— What to do —
Dropping every picture, set down exactly the lines in the entries below, starting with the line with "left knee: (979, 986, 4)" and going on through the line with "left shoulder: (448, 332, -7)".

+++ Input records

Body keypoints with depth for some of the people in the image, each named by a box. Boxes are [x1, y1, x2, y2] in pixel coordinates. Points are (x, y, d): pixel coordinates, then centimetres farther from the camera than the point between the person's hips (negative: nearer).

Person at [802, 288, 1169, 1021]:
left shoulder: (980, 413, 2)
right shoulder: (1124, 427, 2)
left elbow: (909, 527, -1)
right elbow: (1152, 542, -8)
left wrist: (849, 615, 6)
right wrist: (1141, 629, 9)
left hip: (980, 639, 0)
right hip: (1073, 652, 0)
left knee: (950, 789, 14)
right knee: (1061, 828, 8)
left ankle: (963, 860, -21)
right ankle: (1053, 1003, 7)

++++++
+++ Input records

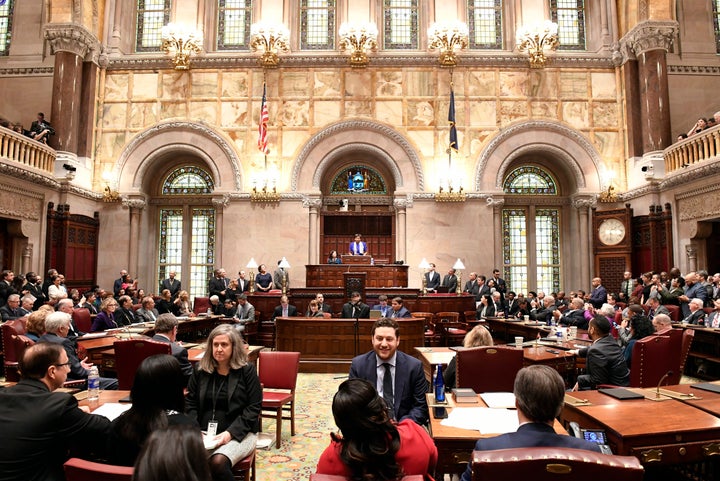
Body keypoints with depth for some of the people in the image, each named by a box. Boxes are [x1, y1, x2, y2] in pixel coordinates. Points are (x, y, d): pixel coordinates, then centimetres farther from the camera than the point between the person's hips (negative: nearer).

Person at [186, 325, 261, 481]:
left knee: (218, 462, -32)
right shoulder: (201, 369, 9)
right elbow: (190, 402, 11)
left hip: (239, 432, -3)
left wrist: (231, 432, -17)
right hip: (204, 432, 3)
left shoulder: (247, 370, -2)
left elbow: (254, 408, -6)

++++++
+++ Input records

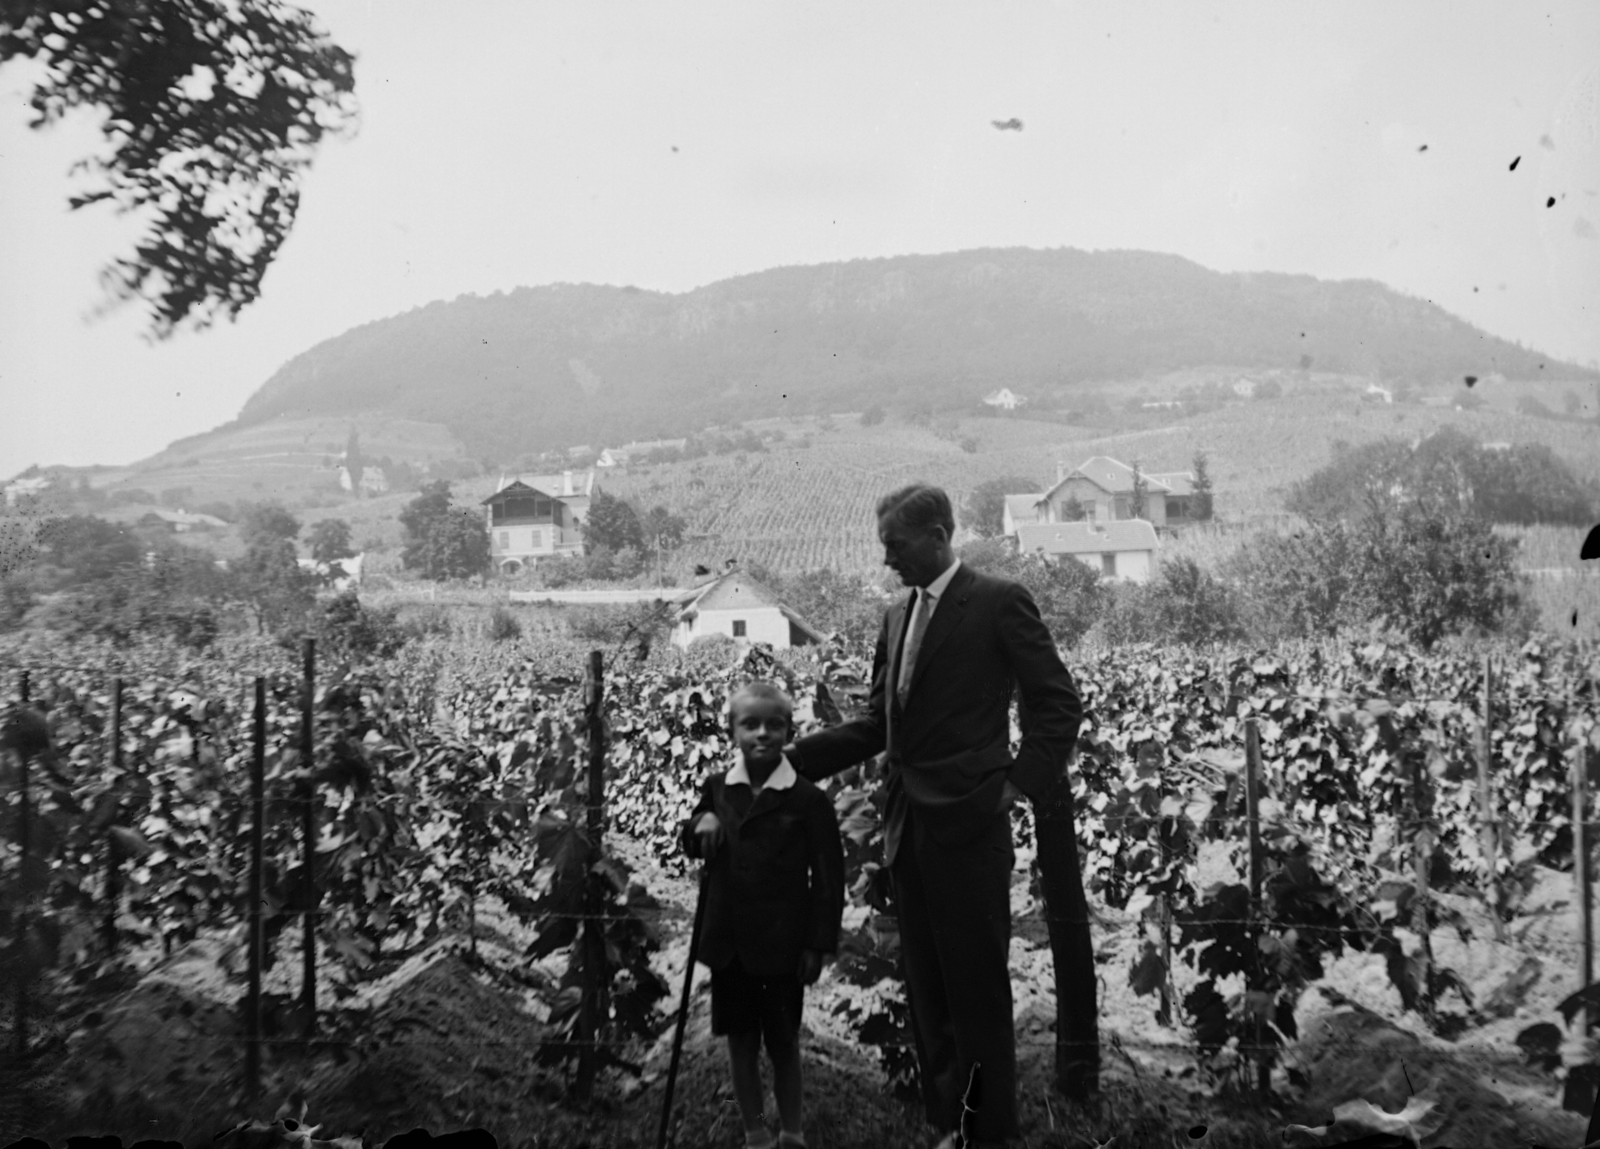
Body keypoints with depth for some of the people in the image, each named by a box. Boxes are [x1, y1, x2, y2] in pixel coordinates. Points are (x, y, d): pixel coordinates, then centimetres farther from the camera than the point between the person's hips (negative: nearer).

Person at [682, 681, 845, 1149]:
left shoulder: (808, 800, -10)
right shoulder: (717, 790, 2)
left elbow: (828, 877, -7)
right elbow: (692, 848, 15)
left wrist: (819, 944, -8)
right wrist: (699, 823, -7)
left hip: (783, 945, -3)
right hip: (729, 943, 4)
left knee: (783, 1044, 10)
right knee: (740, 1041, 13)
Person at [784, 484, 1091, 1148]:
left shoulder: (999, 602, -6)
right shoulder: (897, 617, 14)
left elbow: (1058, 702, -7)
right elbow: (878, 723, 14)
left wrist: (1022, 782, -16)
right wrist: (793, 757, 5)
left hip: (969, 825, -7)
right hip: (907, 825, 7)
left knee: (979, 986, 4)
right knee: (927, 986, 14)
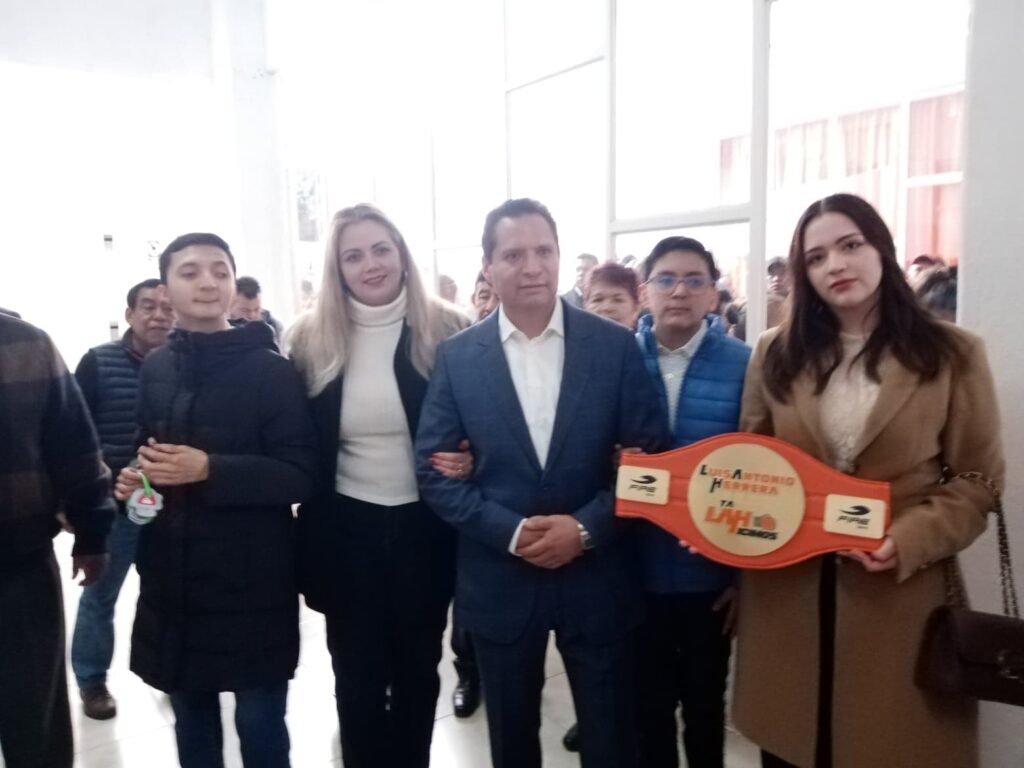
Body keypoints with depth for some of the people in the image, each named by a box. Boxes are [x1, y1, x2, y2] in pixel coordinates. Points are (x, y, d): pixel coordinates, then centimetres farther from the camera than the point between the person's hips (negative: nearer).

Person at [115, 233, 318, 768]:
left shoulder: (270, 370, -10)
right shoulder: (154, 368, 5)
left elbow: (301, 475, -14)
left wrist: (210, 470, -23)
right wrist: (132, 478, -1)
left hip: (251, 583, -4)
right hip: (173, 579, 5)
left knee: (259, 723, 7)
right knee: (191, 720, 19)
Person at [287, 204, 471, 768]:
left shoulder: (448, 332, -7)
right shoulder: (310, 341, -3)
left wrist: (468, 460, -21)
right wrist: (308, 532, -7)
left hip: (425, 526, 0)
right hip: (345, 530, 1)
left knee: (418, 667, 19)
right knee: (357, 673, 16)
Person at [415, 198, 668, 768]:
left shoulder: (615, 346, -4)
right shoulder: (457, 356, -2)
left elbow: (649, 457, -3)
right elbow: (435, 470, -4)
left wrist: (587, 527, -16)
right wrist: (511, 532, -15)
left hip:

++++++

— Solution for this exercise —
left knee: (979, 986, 4)
right knee: (927, 986, 14)
Body keypoints with depth for some of the people in the image, each named by a box. Boxes are [x1, y1, x2, y2] in pixel coordinates. Points are (x, y, d): pixel coordinates, then centimetres farther from the camera than the point between the person's hips (negative: nearer).

Person at [115, 233, 318, 768]:
left shoulder: (270, 370, -10)
right shoulder: (154, 368, 5)
left elbow: (301, 475, -14)
left wrist: (210, 470, -23)
right wrist: (132, 478, -1)
left hip: (251, 583, -4)
right hip: (173, 579, 5)
left knee: (259, 723, 7)
right knee: (191, 720, 19)
Person at [287, 204, 471, 768]:
left shoulder: (448, 332, -7)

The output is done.